Kabid Humas Polda Metro Jaya Kombes Pol. Budi Hermanto menjelaskan, personel tersebut terdiri dari 5.670 anggota Polda Metro Jaya, 222 personel dari Polres jajaran, 1.500 personel TNI, dan 1.850 personel Bawah Kendali Operasi (BKO) Mabes Polri. Pengamanan dilakukan secara humanis dan profesional, tanpa membawa senjata api, sesuai arahan Kapolda Metro Jaya.
Salah satu aksi yang menjadi perhatian adalah unjuk rasa yang digelar Badan Eksekutif Mahasiswa Universitas Indonesia (BEM UI) di kawasan Bundaran Hotel Indonesia (HI), Jakarta Pusat, dengan tagar #MerebutKemerdekaan. Aksi ini membawa delapan tuntutan, antara lain menghentikan korupsi, kolusi, dan nepotisme (KKN), mewujudkan reforma agraria sejati, menurunkan harga kebutuhan pokok dan BBM, serta mengevaluasi Proyek Strategis Nasional (PSN).
21 Orang Diamankan Bawa Barang Berbahaya
Jelang dan saat rangkaian aksi, tim Preventive Strike dan Preemptive Education Polda Metro Jaya mengamankan 21 orang yang kedapatan membawa barang-barang berbahaya. Dari mereka disita 12 petasan atau flare serta enam botol kaca yang diduga disiapkan untuk membuat bom molotov.
“Sebanyak 21 orang ini setelah didalami bukan merupakan dari mahasiswa yang akan menyampaikan aspirasi,” kata Budi Hermanto kepada wartawan. Polisi menduga mereka bukan bagian dari massa mahasiswa, melainkan datang untuk memicu kerusuhan yang dapat membahayakan peserta aksi, petugas, maupun masyarakat sekitar.
Ke-21 orang tersebut kemudian diperiksa di Direktorat Reserse Kriminal Umum (Ditreskrimum) Polda Metro Jaya. Keesokan harinya, Rabu (19/8/2026), mereka dipulangkan dengan status saksi setelah diberikan edukasi.
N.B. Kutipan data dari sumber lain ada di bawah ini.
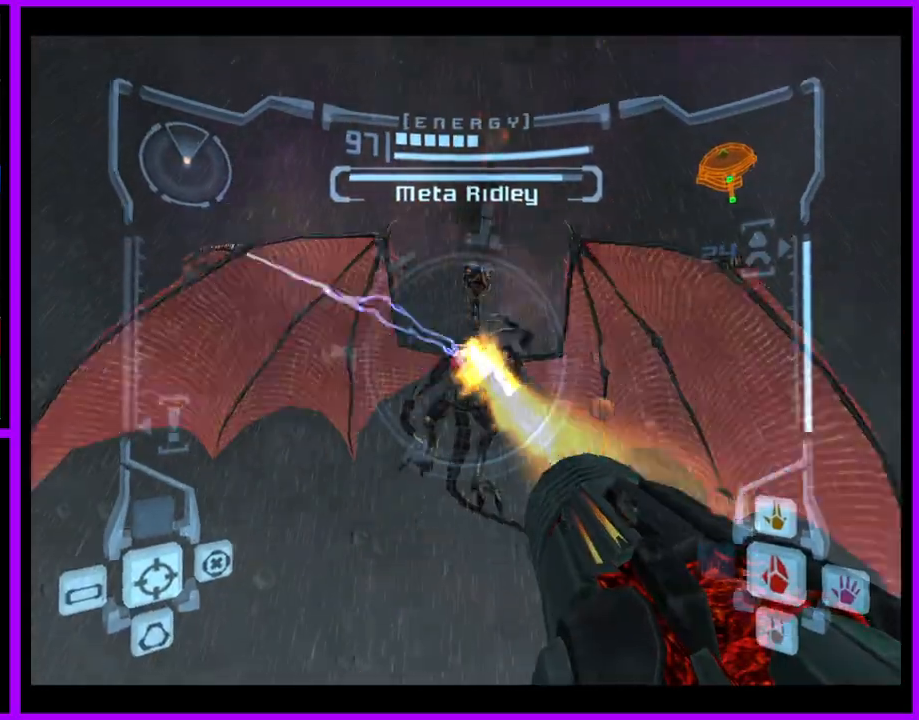
{"buttons": ["A", "L1"], "left_stick": "center", "right_stick": "center", "events": [[333, "left_stick", "down"], [467, "left_stick", "center"]]}
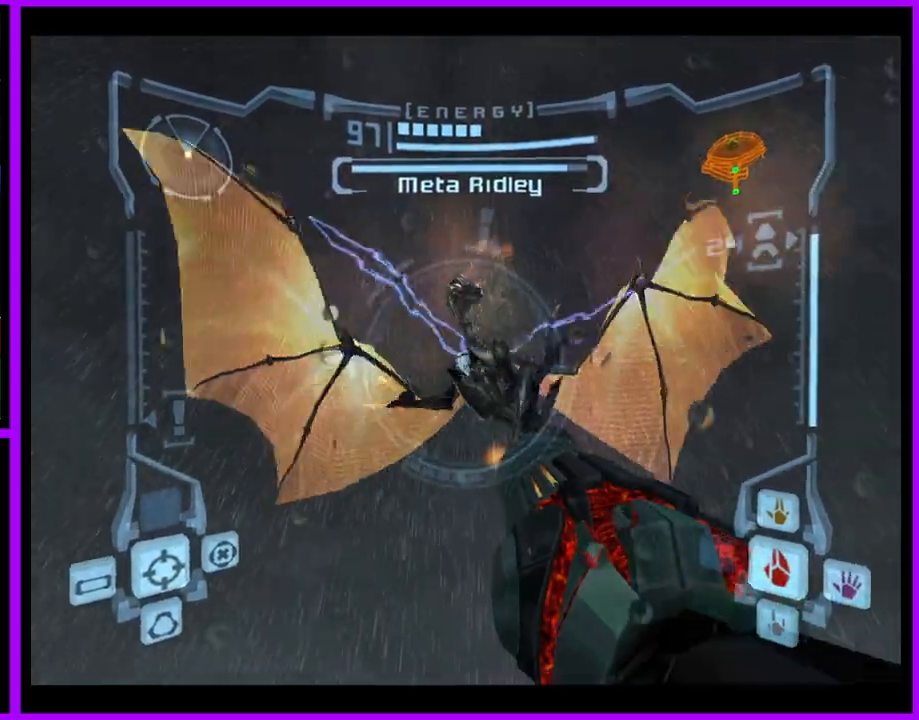
{"buttons": ["A", "L1"], "left_stick": "up", "right_stick": "center", "events": [[350, "left_stick", "up"]]}
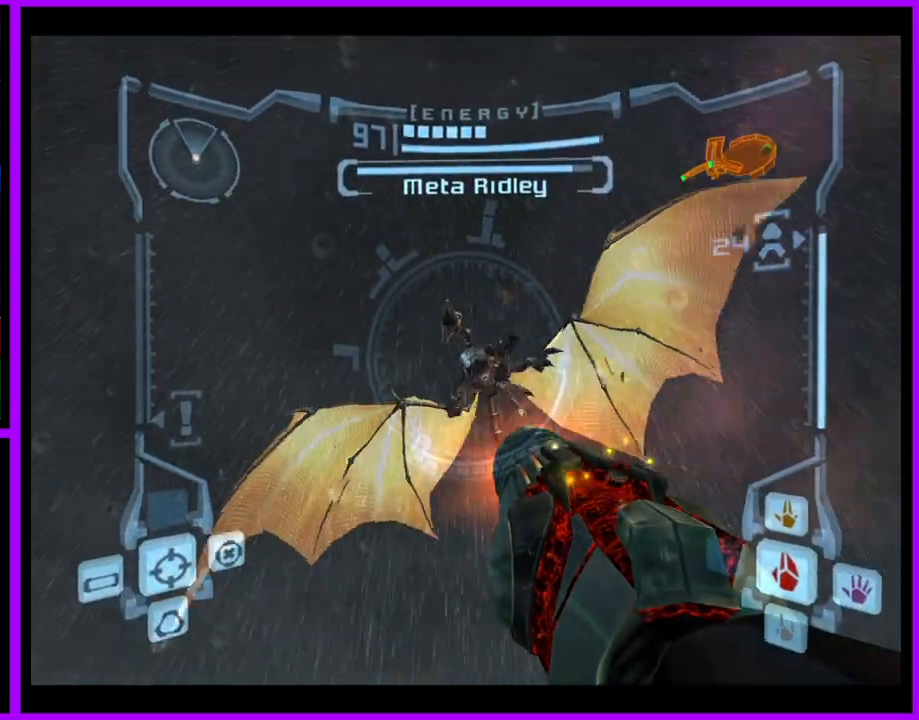
{"buttons": ["A", "L1"], "left_stick": "up", "right_stick": "center", "events": []}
Polisi masih mendalami motif dan tujuan mereka membawa barang-barang tersebut.
Polda Metro Jaya menegaskan bahwa penyampaian pendapat di muka umum dilindungi Undang-Undang Nomor 9 Tahun 1998. Namun, peserta aksi juga diimbau untuk memperhatikan hak masyarakat lain yang menjalankan aktivitas sehari-hari, termasuk pendidikan, pekerjaan, dan pelayanan kesehatan. Pengaturan lalu lintas dilakukan secara situasional di titik-titik rawan seperti Bundaran HI, Merdeka Selatan, dan Monas untuk menghindari kemacetan.
Situasi pengamanan hingga sore hari berlangsung kondusif. Massa aksi di beberapa titik, termasuk Bundaran HI, membubarkan diri secara tertib. Polisi mengimbau masyarakat untuk tetap berhati-hati dan mengikuti arahan petugas di lapangan.